GEOFF WATSON: By the time we developed it, it didn’t resemble anything like what the company had said they wanted. They were really enthusiastic, but then they disappeared. They lost their funding. I took ownership of the idea. I didn’t want to lose the enthusiasm. My sister and I wrote the script, and my manager and agent took it out as a spec, with no attachments. At that time, this was the kiss of death. But things worked out. Arnold Kopelson bought it. Then, I started writing the book.
SCRIPT: What’s the difference between writing scripts and novels?
GEOFF WATSON: With the scripts, it’s so idea driven. You have to be able to sell that idea in 30 seconds. What’s fun about writing the novel, is that you can take a pretty good idea and really find that voice. Nick Hornby is one of my favorite authors. It’s that man-boy thing he does. It’s all in his voice. It’s fun to find jokes that way. It’s fun to get more into a character. With screenwriting, you’re so focused on, “Is this something my agent can sell, is this something the studio will like?” With writing books, you can take a lot more risks on what’s cool to you. I like being in that space.
SCRIPT: What’s it like to co-write with your sister?

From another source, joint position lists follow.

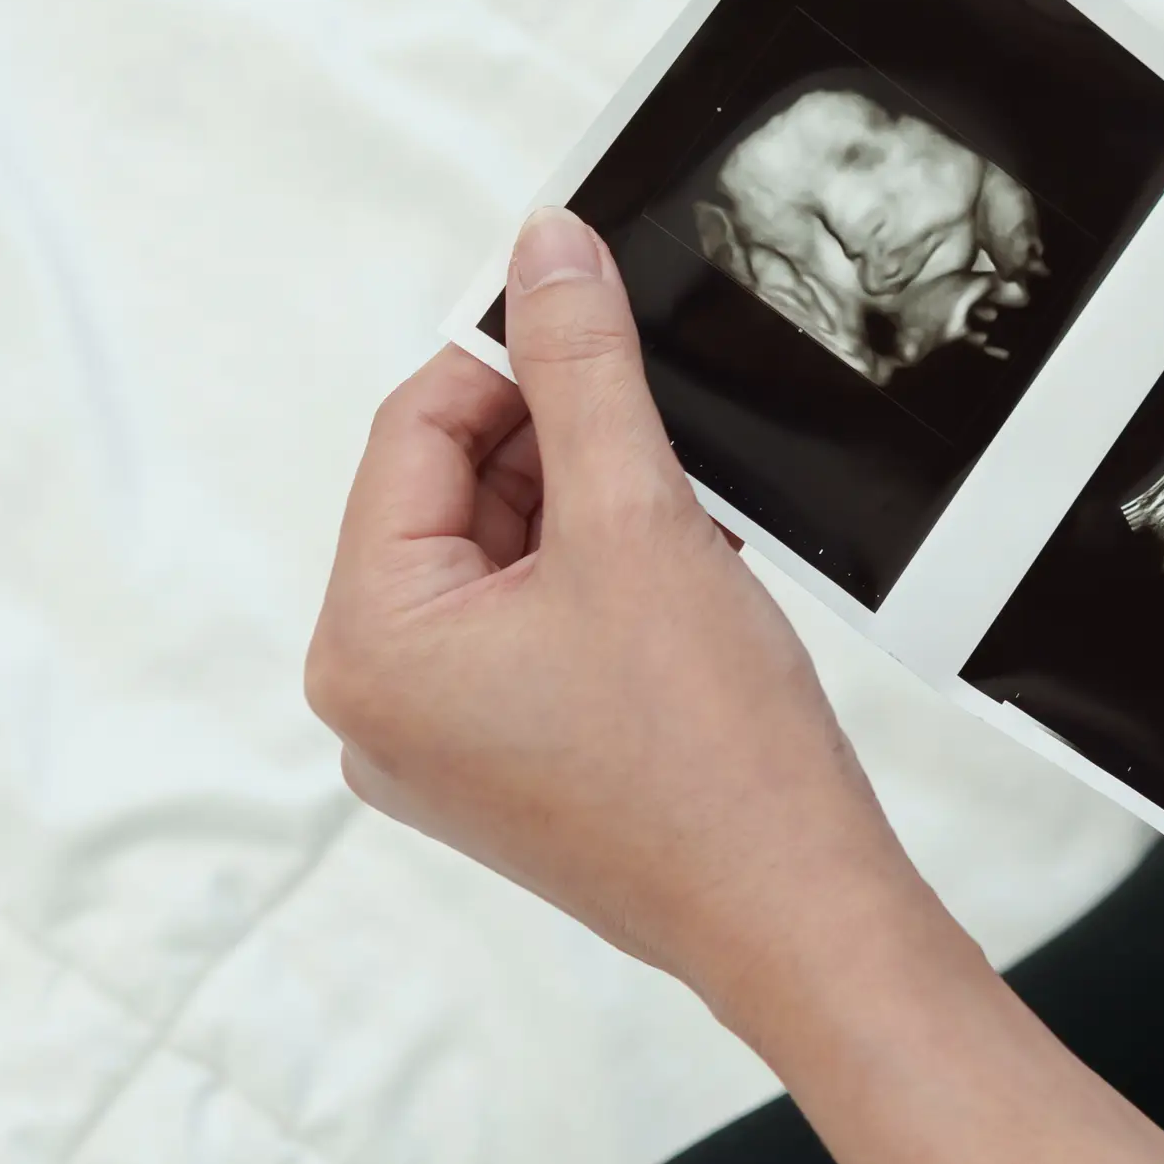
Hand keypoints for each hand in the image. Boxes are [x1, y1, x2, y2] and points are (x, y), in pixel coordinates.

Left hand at [306, 208, 946, 1018]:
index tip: (591, 313)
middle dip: (563, 452)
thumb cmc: (715, 761)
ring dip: (593, 520)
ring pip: (502, 566)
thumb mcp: (640, 521)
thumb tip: (546, 253)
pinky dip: (604, 590)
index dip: (509, 360)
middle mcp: (376, 709)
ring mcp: (439, 752)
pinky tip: (687, 592)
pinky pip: (532, 636)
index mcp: (366, 646)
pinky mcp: (508, 775)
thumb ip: (582, 370)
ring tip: (689, 539)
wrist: (798, 910)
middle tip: (667, 442)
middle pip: (452, 500)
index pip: (411, 434)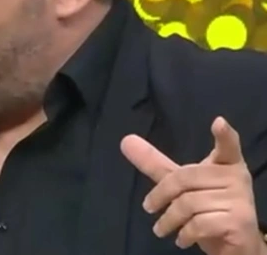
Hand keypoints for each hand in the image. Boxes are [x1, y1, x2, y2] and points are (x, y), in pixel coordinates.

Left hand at [121, 117, 263, 254]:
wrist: (237, 247)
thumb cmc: (209, 210)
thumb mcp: (182, 185)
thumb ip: (157, 164)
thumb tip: (126, 140)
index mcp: (226, 164)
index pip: (228, 146)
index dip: (224, 135)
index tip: (218, 123)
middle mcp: (237, 178)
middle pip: (184, 178)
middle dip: (161, 195)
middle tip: (148, 208)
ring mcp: (240, 200)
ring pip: (189, 204)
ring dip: (169, 220)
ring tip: (162, 229)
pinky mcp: (239, 223)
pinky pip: (199, 224)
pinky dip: (184, 233)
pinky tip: (181, 239)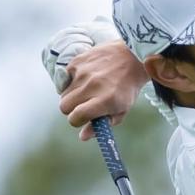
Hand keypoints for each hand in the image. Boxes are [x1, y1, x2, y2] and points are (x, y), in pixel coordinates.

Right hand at [42, 19, 148, 139]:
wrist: (131, 57)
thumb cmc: (127, 88)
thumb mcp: (120, 111)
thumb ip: (101, 126)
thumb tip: (82, 136)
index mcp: (104, 101)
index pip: (76, 117)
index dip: (76, 121)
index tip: (82, 119)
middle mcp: (91, 85)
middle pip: (64, 106)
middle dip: (71, 110)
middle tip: (83, 106)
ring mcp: (83, 72)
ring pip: (63, 93)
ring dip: (72, 96)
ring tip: (86, 91)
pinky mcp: (78, 60)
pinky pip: (65, 77)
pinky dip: (71, 81)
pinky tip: (84, 79)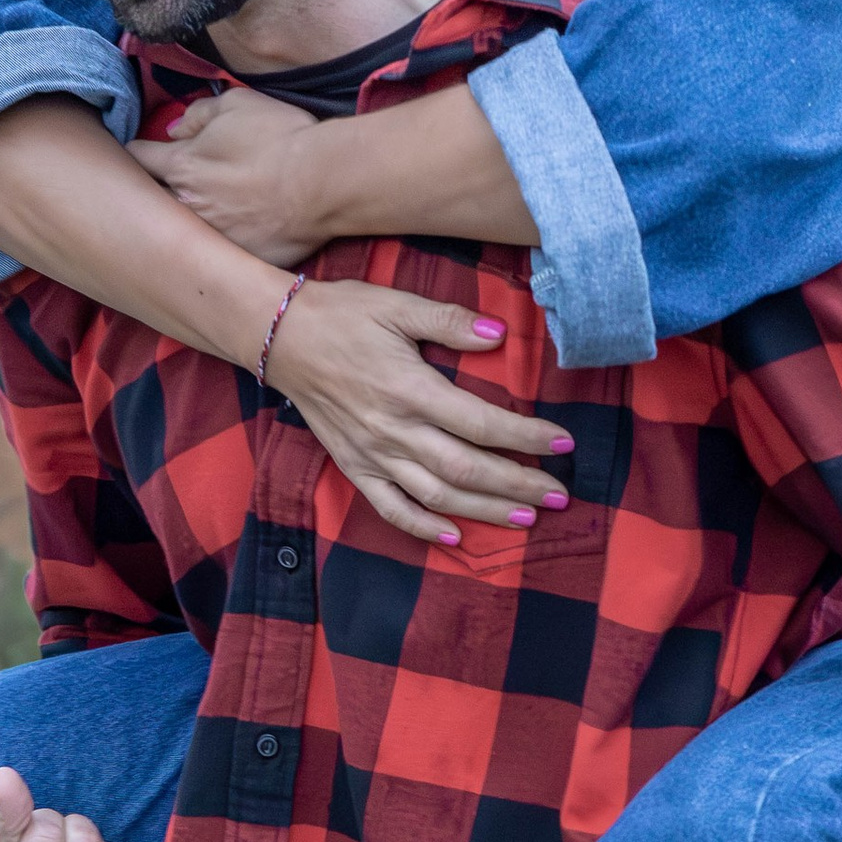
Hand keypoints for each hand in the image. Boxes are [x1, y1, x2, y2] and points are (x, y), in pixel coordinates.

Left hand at [132, 89, 326, 270]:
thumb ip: (199, 114)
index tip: (142, 154)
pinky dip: (217, 248)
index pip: (138, 158)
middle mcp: (186, 205)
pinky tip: (226, 243)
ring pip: (178, 234)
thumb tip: (175, 129)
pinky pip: (216, 256)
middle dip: (149, 196)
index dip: (137, 153)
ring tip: (196, 219)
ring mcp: (209, 238)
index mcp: (181, 165)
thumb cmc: (279, 136)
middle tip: (158, 191)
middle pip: (150, 203)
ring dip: (181, 225)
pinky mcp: (234, 259)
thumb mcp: (237, 104)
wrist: (319, 183)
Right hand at [264, 279, 575, 542]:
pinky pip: (390, 507)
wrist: (279, 336)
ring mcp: (372, 453)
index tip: (563, 443)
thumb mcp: (397, 304)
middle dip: (518, 485)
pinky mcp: (353, 465)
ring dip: (485, 510)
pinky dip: (422, 527)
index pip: (481, 423)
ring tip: (526, 517)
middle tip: (560, 495)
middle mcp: (393, 430)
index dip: (527, 437)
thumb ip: (450, 320)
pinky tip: (455, 536)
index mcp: (410, 389)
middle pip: (467, 469)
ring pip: (437, 495)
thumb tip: (499, 333)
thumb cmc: (343, 314)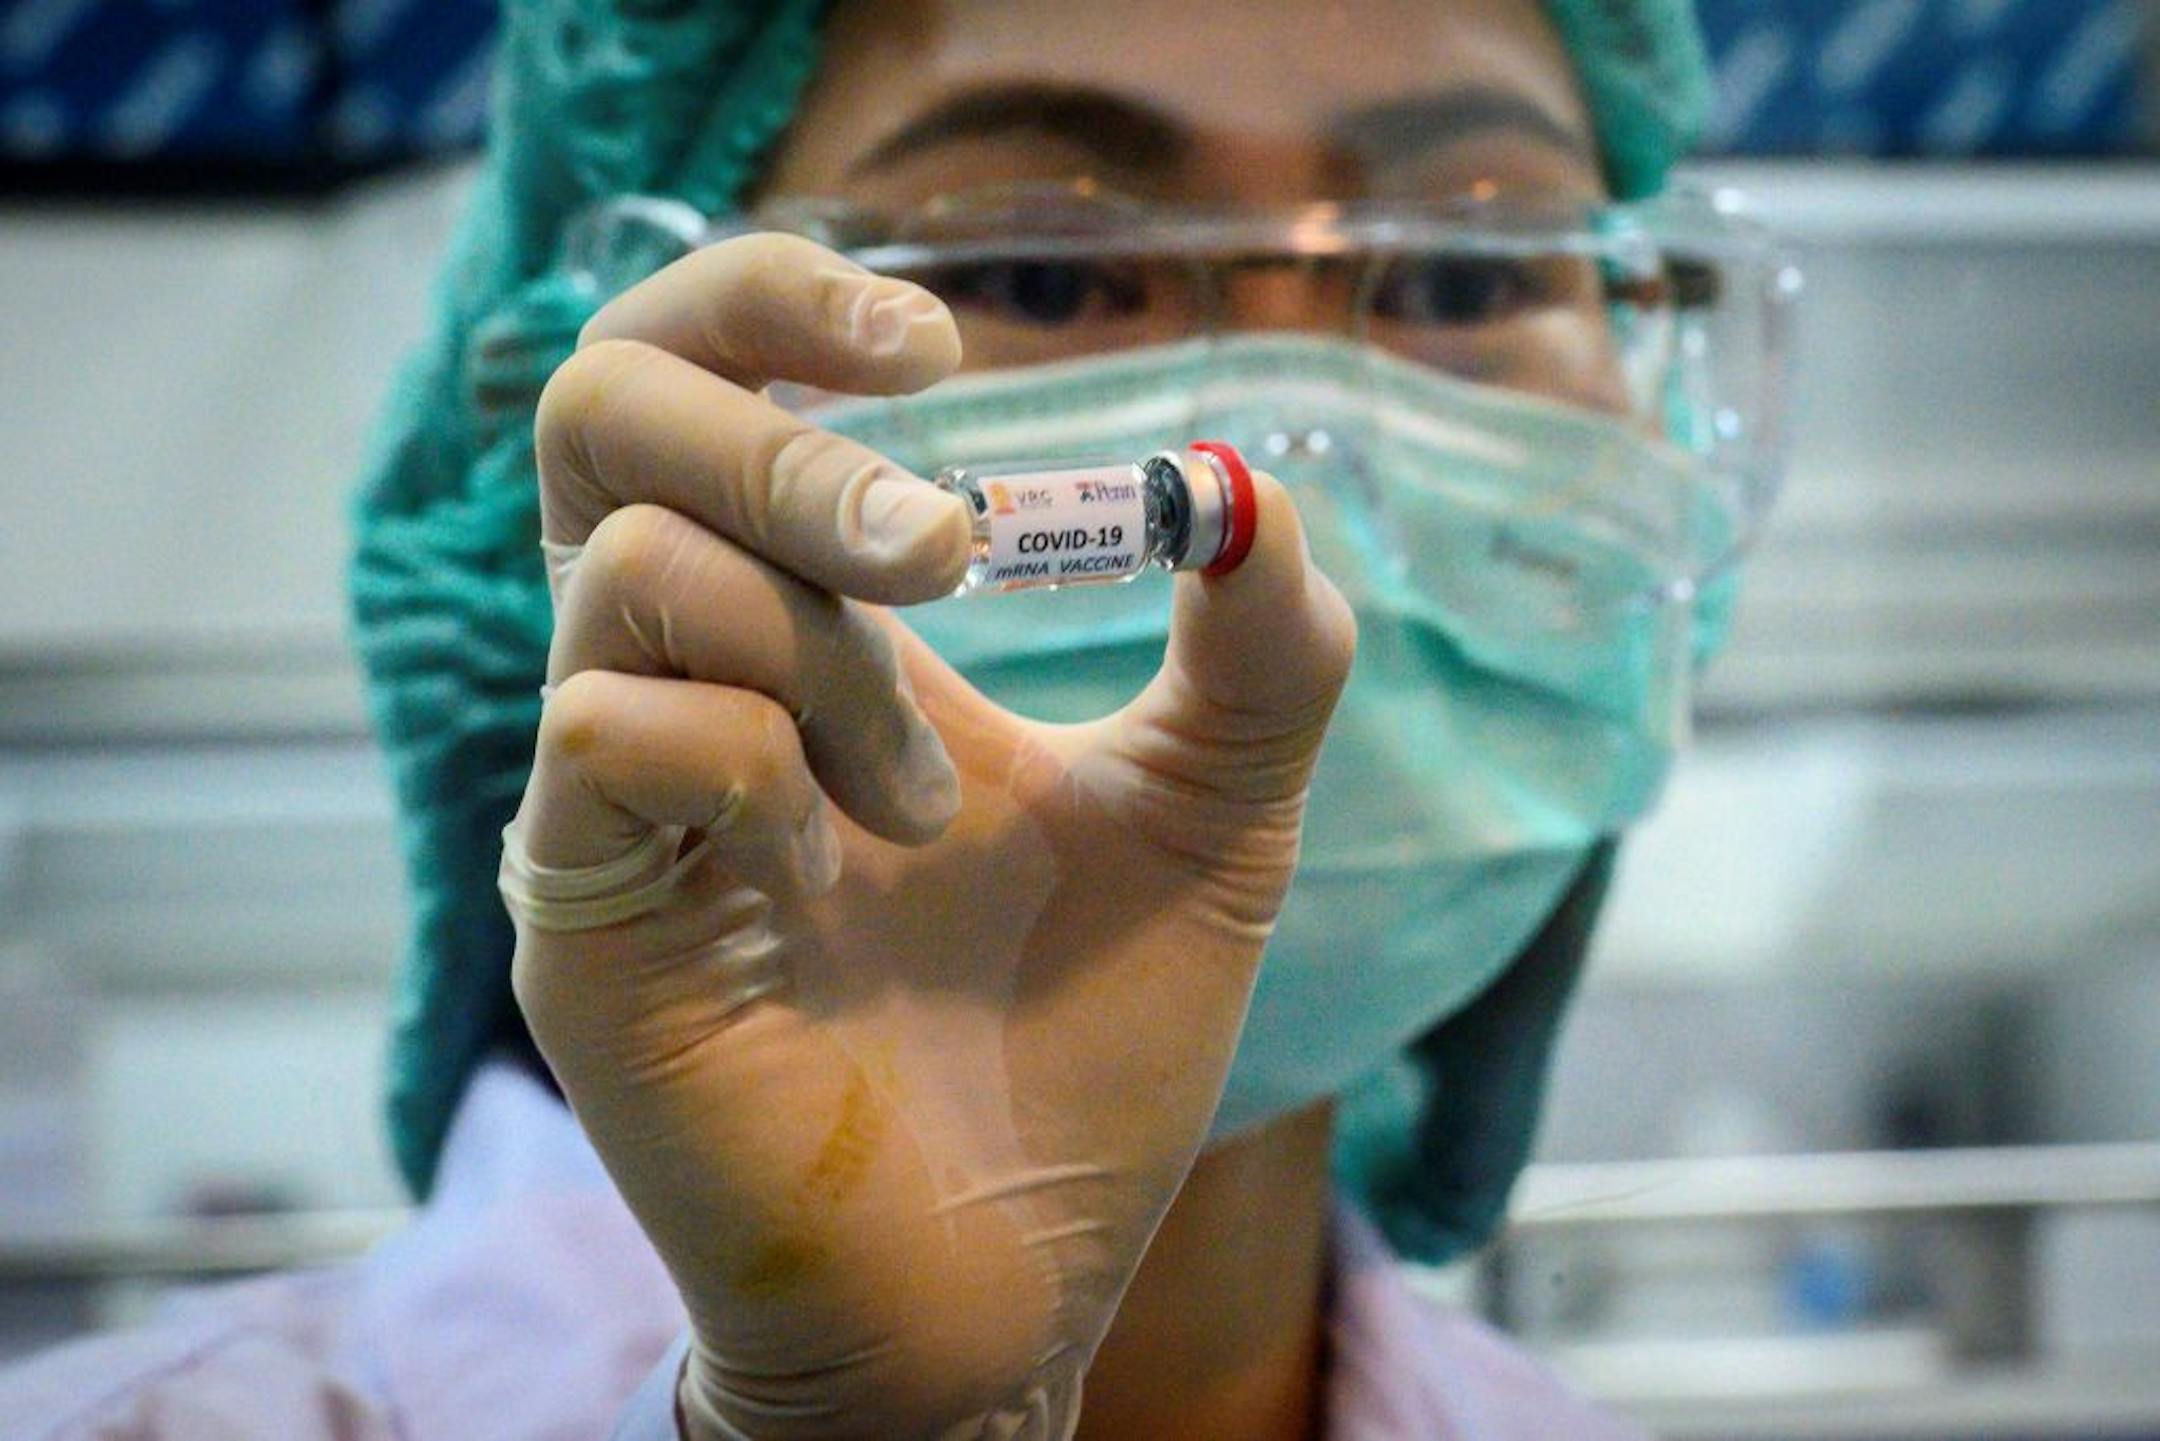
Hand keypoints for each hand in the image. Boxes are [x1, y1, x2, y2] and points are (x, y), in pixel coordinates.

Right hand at [506, 233, 1355, 1438]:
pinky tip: (843, 866)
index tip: (934, 341)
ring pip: (630, 568)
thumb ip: (1258, 661)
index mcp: (807, 626)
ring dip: (827, 654)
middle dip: (790, 441)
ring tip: (925, 803)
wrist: (1002, 1279)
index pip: (698, 374)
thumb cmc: (1076, 1048)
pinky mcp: (581, 912)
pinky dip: (760, 765)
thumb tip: (1259, 492)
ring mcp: (615, 793)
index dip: (771, 299)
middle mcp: (683, 677)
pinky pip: (613, 731)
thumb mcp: (1207, 822)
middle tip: (944, 549)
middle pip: (606, 413)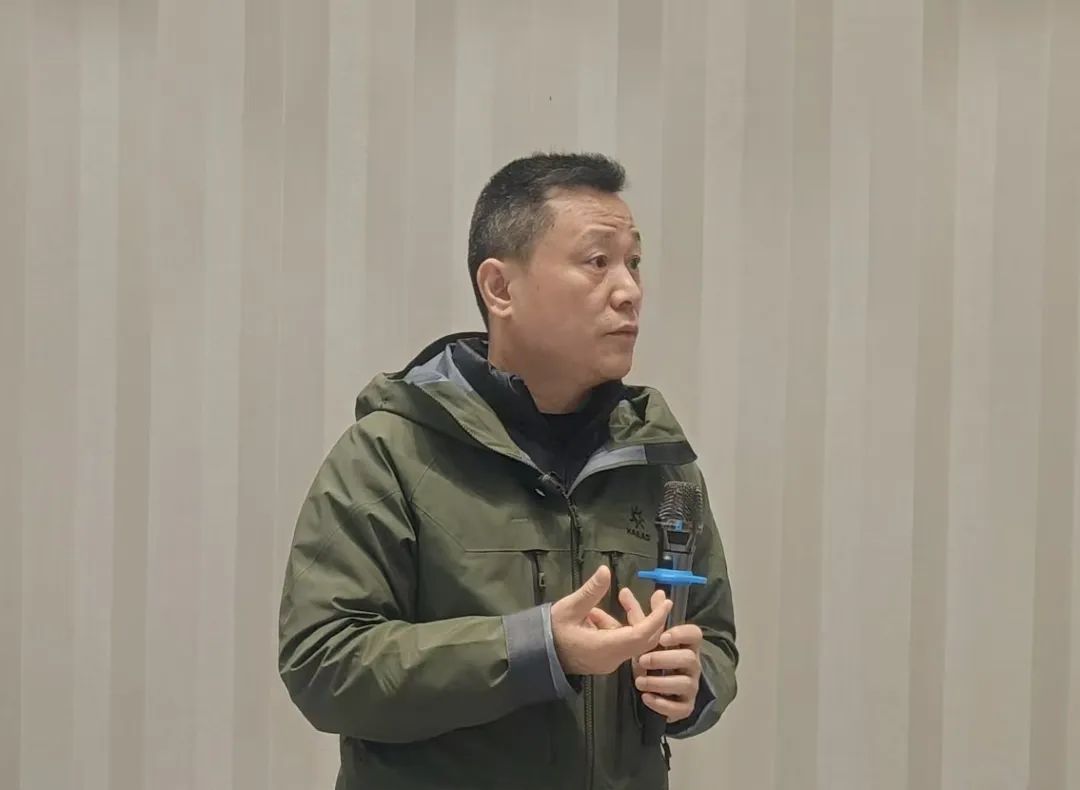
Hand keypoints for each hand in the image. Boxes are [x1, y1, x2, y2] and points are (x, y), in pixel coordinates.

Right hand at [550, 566, 671, 675]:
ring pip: (632, 639)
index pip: (641, 634)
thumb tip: (605, 571)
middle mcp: (612, 658)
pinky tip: (597, 613)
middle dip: (653, 617)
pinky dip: (617, 626)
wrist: (535, 657)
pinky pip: (620, 642)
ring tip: (621, 595)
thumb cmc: (550, 632)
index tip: (666, 602)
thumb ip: (590, 591)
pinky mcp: (604, 659)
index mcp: (606, 647)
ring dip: (630, 618)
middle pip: (643, 640)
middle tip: (659, 595)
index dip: (656, 618)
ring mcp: (608, 661)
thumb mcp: (569, 608)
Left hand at [634, 624, 702, 723]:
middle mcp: (693, 664)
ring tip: (639, 681)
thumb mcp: (646, 636)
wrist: (664, 689)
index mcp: (686, 644)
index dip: (681, 634)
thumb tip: (624, 591)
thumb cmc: (656, 656)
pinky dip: (662, 704)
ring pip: (684, 683)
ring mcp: (691, 685)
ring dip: (660, 682)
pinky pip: (680, 708)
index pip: (694, 634)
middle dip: (664, 659)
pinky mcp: (685, 706)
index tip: (664, 636)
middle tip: (642, 660)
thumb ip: (638, 615)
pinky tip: (646, 698)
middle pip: (689, 658)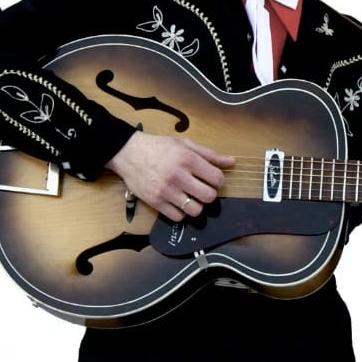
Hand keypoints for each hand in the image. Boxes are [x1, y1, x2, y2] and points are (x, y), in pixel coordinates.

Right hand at [105, 131, 235, 221]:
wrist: (128, 153)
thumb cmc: (159, 147)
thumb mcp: (185, 144)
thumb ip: (209, 154)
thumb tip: (232, 162)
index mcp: (187, 159)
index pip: (217, 178)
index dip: (218, 180)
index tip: (211, 179)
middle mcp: (178, 176)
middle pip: (209, 196)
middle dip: (209, 193)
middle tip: (202, 188)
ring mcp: (166, 191)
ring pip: (196, 210)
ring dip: (197, 205)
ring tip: (190, 196)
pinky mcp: (156, 202)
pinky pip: (178, 217)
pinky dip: (182, 212)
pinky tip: (178, 202)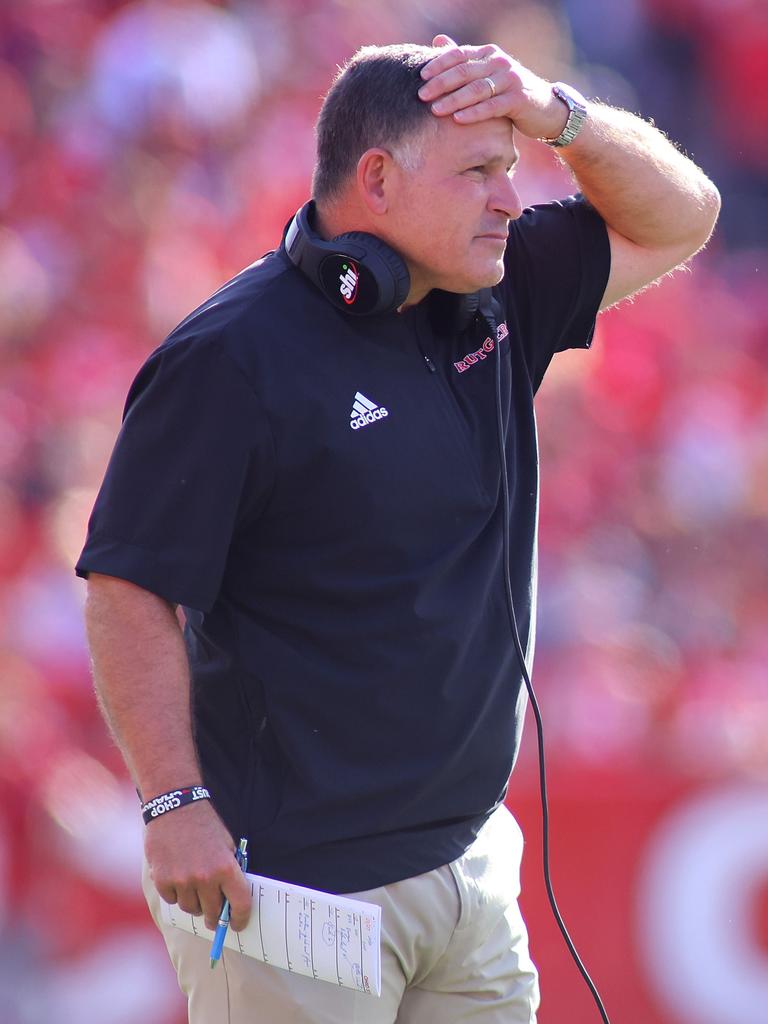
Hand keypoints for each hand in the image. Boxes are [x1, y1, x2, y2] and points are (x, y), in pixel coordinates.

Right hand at [145, 799, 251, 931]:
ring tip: (194, 885)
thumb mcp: (227, 844)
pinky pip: (172, 900)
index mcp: (226, 868)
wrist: (175, 807)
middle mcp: (205, 877)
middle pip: (212, 913)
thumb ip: (230, 871)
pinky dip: (175, 893)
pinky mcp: (162, 880)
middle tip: (213, 917)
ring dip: (194, 902)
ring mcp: (182, 880)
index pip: (240, 904)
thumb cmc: (205, 825)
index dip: (240, 918)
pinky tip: (177, 876)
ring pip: (190, 909)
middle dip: (215, 916)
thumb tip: (231, 899)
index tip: (238, 924)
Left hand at [418, 34, 567, 141]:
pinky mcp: (519, 99)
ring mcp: (510, 79)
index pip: (459, 55)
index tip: (421, 76)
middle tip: (421, 95)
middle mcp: (499, 62)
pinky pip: (492, 106)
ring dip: (454, 100)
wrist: (544, 108)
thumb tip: (438, 41)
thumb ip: (465, 61)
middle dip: (441, 83)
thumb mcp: (487, 75)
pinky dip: (474, 113)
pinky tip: (458, 119)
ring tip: (435, 109)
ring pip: (477, 89)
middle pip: (464, 72)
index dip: (439, 64)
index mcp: (488, 54)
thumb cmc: (509, 93)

GEOFF WATSON: We have a very weird style. She lives in New York and I live in L.A. Back when I had a 9 to 5 job, we would find the time during the day to talk, and we’d figure out what we’re going to accomplish. She would have the script all day, then send it to me at night. I would make changes, and we would email it back and forth like that. It had its ups and downs. The down side was that we weren’t together. It wasn’t the most effective process. When you’re with someone and batting down ideas, it’s more efficient. You can find the good idea by talking. My sister, creatively, is so accountable. Every night, I knew that script was going to be there. When you’ve got someone who you can’t BS, it doesn’t matter if I’m starting it at 11, I’ve got to get my work done. She’s the biggest influence on me. I’ve never written anything that she hasn’t edited.
SCRIPT: How did you become a screenwriter?
GEOFF WATSON: I graduated in June of 2000 from Harvard with a BA in History. I didn’t want to go to law school or work on Wall Street. So, I moved out here. I worked at an Abercrombie & Fitch for a few weeks, then I met a guy who worked for Joel Silver’s production company. I was 22 at the time. I worked with Joel Silver. After that, I started at ICM as a floater in the mailroom. Then, I worked for Charles Shyer. He used to write with Nancy Meyers. The Parent Trap and Baby Boom. I worked out of his house for two and a half years, and that’s when I started writing full time. Charles is such a pro. He was a staff writer on Happy Days and wrote all those movies with Nancy. What I loved about working for him was that I got to see what it meant to be a writer and see the difference from my friends who had a written a script or two and a guy who had been doing it for 40 years. It was everything. It was his life. When he wasn’t writing, he was reading scripts and reading submissions and talking to his agent. That was my grad school.
SCRIPT: What’s your advice to aspiring screenwriters?
GEOFF WATSON: Creatively, use the fact that you have nothing to lose to your advantage. Obviously, don’t write crazy things that people won’t relate to. But when you’re aspiring, you can do what you want. The thing I find when I read aspiring screenwriter’s scripts is that the story is good, but it’s not different enough. The marketplace is so tough. You might as well be creative and really go for it. I wrote an animation script that everyone in my life was saying, “You can’t sell.” It was professionally such a creative decision. I didn’t end up selling it, but anytime anyone wants a sample, I have that and I’m really proud of it. It’s still the script that I give to people. I’ve gotten opportunities from it. I got in the room with people because of it. There is no substitute for passion.